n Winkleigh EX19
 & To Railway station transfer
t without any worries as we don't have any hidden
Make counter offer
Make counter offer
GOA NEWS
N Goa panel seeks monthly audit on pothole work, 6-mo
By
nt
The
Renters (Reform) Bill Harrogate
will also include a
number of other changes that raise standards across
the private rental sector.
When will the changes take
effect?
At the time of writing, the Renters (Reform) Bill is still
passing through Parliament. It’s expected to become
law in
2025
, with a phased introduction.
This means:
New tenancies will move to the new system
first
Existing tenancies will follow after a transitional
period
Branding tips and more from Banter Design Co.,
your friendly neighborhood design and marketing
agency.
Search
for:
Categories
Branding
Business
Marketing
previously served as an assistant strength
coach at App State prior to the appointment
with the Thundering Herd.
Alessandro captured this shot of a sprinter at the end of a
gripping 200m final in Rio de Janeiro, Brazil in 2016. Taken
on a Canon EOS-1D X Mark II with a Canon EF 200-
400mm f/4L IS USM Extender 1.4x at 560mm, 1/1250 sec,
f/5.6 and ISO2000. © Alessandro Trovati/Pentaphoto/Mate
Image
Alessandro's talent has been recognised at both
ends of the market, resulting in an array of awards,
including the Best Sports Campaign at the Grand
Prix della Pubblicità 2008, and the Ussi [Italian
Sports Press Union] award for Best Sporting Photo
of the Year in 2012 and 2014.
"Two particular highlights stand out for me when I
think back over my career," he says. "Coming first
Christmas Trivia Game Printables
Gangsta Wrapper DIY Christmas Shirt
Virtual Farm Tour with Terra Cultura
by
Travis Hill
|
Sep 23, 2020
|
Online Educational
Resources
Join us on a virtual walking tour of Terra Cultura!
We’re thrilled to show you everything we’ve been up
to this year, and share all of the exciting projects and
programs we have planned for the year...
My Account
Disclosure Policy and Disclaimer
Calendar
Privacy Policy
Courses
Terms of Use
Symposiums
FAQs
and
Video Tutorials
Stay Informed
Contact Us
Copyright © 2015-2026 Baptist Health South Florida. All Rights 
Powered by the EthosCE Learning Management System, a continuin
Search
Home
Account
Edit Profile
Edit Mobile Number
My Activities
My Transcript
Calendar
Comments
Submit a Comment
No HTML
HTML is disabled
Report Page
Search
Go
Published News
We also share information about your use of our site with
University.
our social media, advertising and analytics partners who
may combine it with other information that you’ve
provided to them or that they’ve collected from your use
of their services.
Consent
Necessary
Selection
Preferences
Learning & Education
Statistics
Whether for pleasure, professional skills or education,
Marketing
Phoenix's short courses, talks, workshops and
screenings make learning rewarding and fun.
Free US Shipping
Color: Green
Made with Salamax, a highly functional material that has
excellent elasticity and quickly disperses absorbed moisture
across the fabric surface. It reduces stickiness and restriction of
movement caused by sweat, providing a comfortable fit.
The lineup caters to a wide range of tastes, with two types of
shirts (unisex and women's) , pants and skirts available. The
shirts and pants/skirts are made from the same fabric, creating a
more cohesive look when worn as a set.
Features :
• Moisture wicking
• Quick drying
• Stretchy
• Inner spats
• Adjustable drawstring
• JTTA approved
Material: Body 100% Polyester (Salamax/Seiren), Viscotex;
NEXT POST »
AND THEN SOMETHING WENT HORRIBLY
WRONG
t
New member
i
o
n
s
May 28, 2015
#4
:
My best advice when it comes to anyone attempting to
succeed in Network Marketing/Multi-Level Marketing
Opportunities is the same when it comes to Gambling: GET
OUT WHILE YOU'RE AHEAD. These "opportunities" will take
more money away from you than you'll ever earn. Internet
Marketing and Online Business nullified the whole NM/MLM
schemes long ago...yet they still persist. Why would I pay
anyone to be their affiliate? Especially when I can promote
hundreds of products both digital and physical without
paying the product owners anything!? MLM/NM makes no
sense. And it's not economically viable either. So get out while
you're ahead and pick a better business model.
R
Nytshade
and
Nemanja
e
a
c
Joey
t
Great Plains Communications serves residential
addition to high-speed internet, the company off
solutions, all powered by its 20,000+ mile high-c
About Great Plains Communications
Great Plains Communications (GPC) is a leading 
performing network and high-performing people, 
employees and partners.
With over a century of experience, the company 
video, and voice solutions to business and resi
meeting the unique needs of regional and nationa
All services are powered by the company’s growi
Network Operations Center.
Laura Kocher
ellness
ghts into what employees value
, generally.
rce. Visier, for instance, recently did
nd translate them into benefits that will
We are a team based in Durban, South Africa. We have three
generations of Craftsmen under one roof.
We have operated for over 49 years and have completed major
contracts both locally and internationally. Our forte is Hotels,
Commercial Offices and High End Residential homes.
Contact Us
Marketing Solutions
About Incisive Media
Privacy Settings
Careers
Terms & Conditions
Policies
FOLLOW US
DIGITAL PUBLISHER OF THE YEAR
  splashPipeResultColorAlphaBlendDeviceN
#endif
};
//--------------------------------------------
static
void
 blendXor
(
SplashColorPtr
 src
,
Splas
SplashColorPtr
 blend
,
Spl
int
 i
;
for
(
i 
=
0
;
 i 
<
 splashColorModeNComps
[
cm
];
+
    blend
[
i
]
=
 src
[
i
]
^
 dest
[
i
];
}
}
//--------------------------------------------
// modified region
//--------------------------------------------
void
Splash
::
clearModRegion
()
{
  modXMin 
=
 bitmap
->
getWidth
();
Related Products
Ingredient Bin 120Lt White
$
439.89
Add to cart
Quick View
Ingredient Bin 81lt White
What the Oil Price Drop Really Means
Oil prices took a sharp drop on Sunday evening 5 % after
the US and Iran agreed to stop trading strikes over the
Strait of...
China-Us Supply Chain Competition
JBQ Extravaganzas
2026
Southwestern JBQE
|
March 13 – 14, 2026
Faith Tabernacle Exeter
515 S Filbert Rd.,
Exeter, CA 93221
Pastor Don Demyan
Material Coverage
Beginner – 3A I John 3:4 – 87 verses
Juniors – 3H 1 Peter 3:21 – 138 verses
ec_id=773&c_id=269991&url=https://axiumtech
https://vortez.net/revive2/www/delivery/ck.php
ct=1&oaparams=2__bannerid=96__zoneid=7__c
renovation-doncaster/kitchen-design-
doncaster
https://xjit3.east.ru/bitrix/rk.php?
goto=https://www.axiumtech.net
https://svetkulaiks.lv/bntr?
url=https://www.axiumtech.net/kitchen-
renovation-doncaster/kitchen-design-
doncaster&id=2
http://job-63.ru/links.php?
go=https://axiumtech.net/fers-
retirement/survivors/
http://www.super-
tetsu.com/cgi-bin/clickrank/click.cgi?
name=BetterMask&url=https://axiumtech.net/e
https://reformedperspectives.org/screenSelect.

WHAT THE TASK REQUIRES
Rewrite all the rows above with "counter offer" swapped for "new offer" wherever it appears, and leave everything else unchanged.

OUTPUT BELOW
n Winkleigh EX19
 & To Railway station transfer
t without any worries as we don't have any hidden
Make new offer
Make new offer
GOA NEWS
N Goa panel seeks monthly audit on pothole work, 6-mo
By
nt
The
Renters (Reform) Bill Harrogate
will also include a
number of other changes that raise standards across
the private rental sector.
When will the changes take
effect?
At the time of writing, the Renters (Reform) Bill is still
passing through Parliament. It’s expected to become
law in
2025
, with a phased introduction.
This means:
New tenancies will move to the new system
first
Existing tenancies will follow after a transitional
period
Branding tips and more from Banter Design Co.,
your friendly neighborhood design and marketing
agency.
Search
for:
Categories
Branding
Business
Marketing
previously served as an assistant strength
coach at App State prior to the appointment
with the Thundering Herd.
Alessandro captured this shot of a sprinter at the end of a
gripping 200m final in Rio de Janeiro, Brazil in 2016. Taken
on a Canon EOS-1D X Mark II with a Canon EF 200-
400mm f/4L IS USM Extender 1.4x at 560mm, 1/1250 sec,
f/5.6 and ISO2000. © Alessandro Trovati/Pentaphoto/Mate
Image
Alessandro's talent has been recognised at both
ends of the market, resulting in an array of awards,
including the Best Sports Campaign at the Grand
Prix della Pubblicità 2008, and the Ussi [Italian
Sports Press Union] award for Best Sporting Photo
of the Year in 2012 and 2014.
"Two particular highlights stand out for me when I
think back over my career," he says. "Coming first
Christmas Trivia Game Printables
Gangsta Wrapper DIY Christmas Shirt
Virtual Farm Tour with Terra Cultura
by
Travis Hill
|
Sep 23, 2020
|
Online Educational
Resources
Join us on a virtual walking tour of Terra Cultura!
We’re thrilled to show you everything we’ve been up
to this year, and share all of the exciting projects and
programs we have planned for the year...
My Account
Disclosure Policy and Disclaimer
Calendar
Privacy Policy
Courses
Terms of Use
Symposiums
FAQs
and
Video Tutorials
Stay Informed
Contact Us
Copyright © 2015-2026 Baptist Health South Florida. All Rights 
Powered by the EthosCE Learning Management System, a continuin
Search
Home
Account
Edit Profile
Edit Mobile Number
My Activities
My Transcript
Calendar
Comments
Submit a Comment
No HTML
HTML is disabled
Report Page
Search
Go
Published News
We also share information about your use of our site with
University.
our social media, advertising and analytics partners who
may combine it with other information that you’ve
provided to them or that they’ve collected from your use
of their services.
Consent
Necessary
Selection
Preferences
Learning & Education
Statistics
Whether for pleasure, professional skills or education,
Marketing
Phoenix's short courses, talks, workshops and
screenings make learning rewarding and fun.
Free US Shipping
Color: Green
Made with Salamax, a highly functional material that has
excellent elasticity and quickly disperses absorbed moisture
across the fabric surface. It reduces stickiness and restriction of
movement caused by sweat, providing a comfortable fit.
The lineup caters to a wide range of tastes, with two types of
shirts (unisex and women's) , pants and skirts available. The
shirts and pants/skirts are made from the same fabric, creating a
more cohesive look when worn as a set.
Features :
• Moisture wicking
• Quick drying
• Stretchy
• Inner spats
• Adjustable drawstring
• JTTA approved
Material: Body 100% Polyester (Salamax/Seiren), Viscotex;
NEXT POST »
AND THEN SOMETHING WENT HORRIBLY
WRONG
t
New member
i
o
n
s
May 28, 2015
#4
:
My best advice when it comes to anyone attempting to
succeed in Network Marketing/Multi-Level Marketing
Opportunities is the same when it comes to Gambling: GET
OUT WHILE YOU'RE AHEAD. These "opportunities" will take
more money away from you than you'll ever earn. Internet
Marketing and Online Business nullified the whole NM/MLM
schemes long ago...yet they still persist. Why would I pay
anyone to be their affiliate? Especially when I can promote
hundreds of products both digital and physical without
paying the product owners anything!? MLM/NM makes no
sense. And it's not economically viable either. So get out while
you're ahead and pick a better business model.
R
Nytshade
and
Nemanja
e
a
c
Joey
t
Great Plains Communications serves residential
addition to high-speed internet, the company off
solutions, all powered by its 20,000+ mile high-c
About Great Plains Communications
Great Plains Communications (GPC) is a leading 
performing network and high-performing people, 
employees and partners.
With over a century of experience, the company 
video, and voice solutions to business and resi
meeting the unique needs of regional and nationa
All services are powered by the company’s growi
Network Operations Center.
Laura Kocher
ellness
ghts into what employees value
, generally.
rce. Visier, for instance, recently did
nd translate them into benefits that will
We are a team based in Durban, South Africa. We have three
generations of Craftsmen under one roof.
We have operated for over 49 years and have completed major
contracts both locally and internationally. Our forte is Hotels,
Commercial Offices and High End Residential homes.
Contact Us
Marketing Solutions
About Incisive Media
Privacy Settings
Careers
Terms & Conditions
Policies
FOLLOW US
DIGITAL PUBLISHER OF THE YEAR
  splashPipeResultColorAlphaBlendDeviceN
#endif
};
//--------------------------------------------
static
void
 blendXor
(
SplashColorPtr
 src
,
Splas
SplashColorPtr
 blend
,
Spl
int
 i
;
for
(
i 
=
0
;
 i 
<
 splashColorModeNComps
[
cm
];
+
    blend
[
i
]
=
 src
[
i
]
^
 dest
[
i
];
}
}
//--------------------------------------------
// modified region
//--------------------------------------------
void
Splash
::
clearModRegion
()
{
  modXMin 
=
 bitmap
->
getWidth
();
Related Products
Ingredient Bin 120Lt White
$
439.89
Add to cart
Quick View
Ingredient Bin 81lt White
What the Oil Price Drop Really Means
Oil prices took a sharp drop on Sunday evening 5 % after
the US and Iran agreed to stop trading strikes over the
Strait of...
China-Us Supply Chain Competition
JBQ Extravaganzas
2026
Southwestern JBQE
|
March 13 – 14, 2026
Faith Tabernacle Exeter
515 S Filbert Rd.,
Exeter, CA 93221
Pastor Don Demyan
Material Coverage
Beginner – 3A I John 3:4 – 87 verses
Juniors – 3H 1 Peter 3:21 – 138 verses
ec_id=773&c_id=269991&url=https://axiumtech
https://vortez.net/revive2/www/delivery/ck.php
ct=1&oaparams=2__bannerid=96__zoneid=7__c
renovation-doncaster/kitchen-design-
doncaster
https://xjit3.east.ru/bitrix/rk.php?
goto=https://www.axiumtech.net
https://svetkulaiks.lv/bntr?
url=https://www.axiumtech.net/kitchen-
renovation-doncaster/kitchen-design-
doncaster&id=2
http://job-63.ru/links.php?
go=https://axiumtech.net/fers-
retirement/survivors/
http://www.super-
tetsu.com/cgi-bin/clickrank/click.cgi?
name=BetterMask&url=https://axiumtech.net/e
https://reformedperspectives.org/screenSelect.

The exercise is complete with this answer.